Ryan Suter is well respected around the league, but writers who don’t watch him night in and night out tend to discount his impact and shrug off the fact that he can lead the league in average time on ice by over two minutes.

Suter plays in every situation and there are few players in the history of the game who have proven an ability to play a ton of minutes — and play them effectively — like Suter does. That may also be the reason he doesn’t become a finalist again: the voting process tends to favor defensemen with more offensive prowess. However, he won’t win it because he doesn’t have the goal-scoring ability of other Norris competitors like P.K. Subban, Drew Doughty, Shea Weber, and Duncan Keith. But that doesn’t mean he doesn’t deserve to be a finalist again this year.

7. The Wild have four players voted into the All-Star game

The All-Star game is back this season and the Wild will have four players representing the team there. I think Pominville, Vanek, Parise, and Suter are four likely candidates. Koivu or Harding, if he stays in the lineup, are possible, as are some players that might surprise like Jonas Brodin, Coyle, Granlund (especially if he’s on track for 60 points), or Jared Spurgeon.

That speaks to how the Wild have developed. The last time there was an All-Star game the Wild had Koivu selected, though he didn’t play, and Nick Johnson was selected as one of the rookies (that’s the only full season he’s played over a five-year career). In 2011 the Wild had Brent Burns and Martin Havlat voted in. That’s two players, if you’re generous, each year of the last two All-Star games.

In 2012 the Ottawa Senators and the Phildelphia Flyers led the league with four players each. In 2011 the Chicago Blackhawks had four players, as did the Pittsburgh Penguins, if you count the fact that Sidney Crosby and Evgeni Malkin were voted in but were unable to play due to injury. The Wild will tie with other teams for the most players in the game.

That’s it. Seven predictions. Have to it in the comments. I know you disagree and that it’s unlikely that all seven of these happen, but I’m all-in.

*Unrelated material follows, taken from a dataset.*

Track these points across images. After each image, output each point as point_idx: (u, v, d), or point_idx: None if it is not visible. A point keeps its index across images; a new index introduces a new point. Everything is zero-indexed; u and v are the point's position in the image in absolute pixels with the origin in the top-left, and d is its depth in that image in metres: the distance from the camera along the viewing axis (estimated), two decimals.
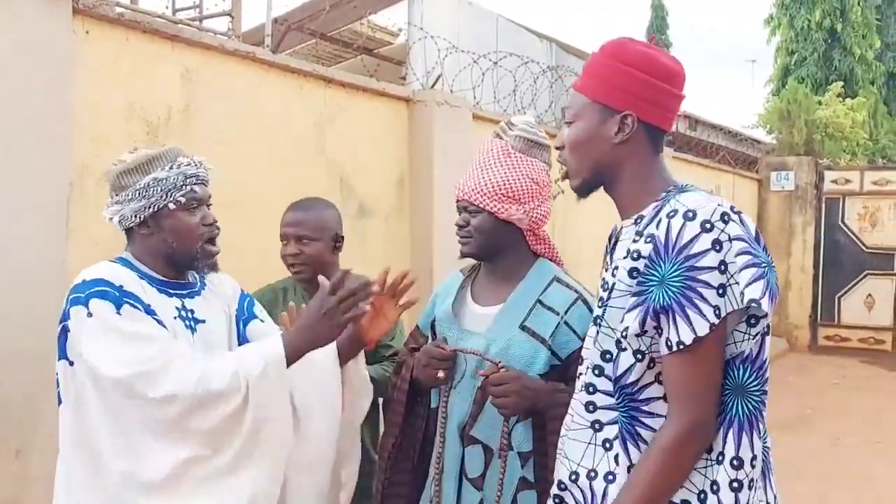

1 thought on “The Minnesota Wild: 7 Bold Predictions For Next Season”

  1. Pretty obvious that the Wild will fail to meet every projection. Not only will Zucker stay on the team (due to increased productivity and ice time), Suter won’t come close to the Norris, the Wild won’t break 90 points, the Wild won’t make the postseason, no one on the team will score 30 goals and Vanek’s goal scoring is a career worst. Without Harding or Kuemper stepping up and getting things done, the Wild have gone from Broadway lights to basement dwellers and if Edmonton has anything to say about it, Minnesota might just be at the bottom before this is said and done. Call it coaching, call it management, but the Wild’s late season play never translated to this campaign, a sign that has this 13 year Wild supporter calling ‘fluke’.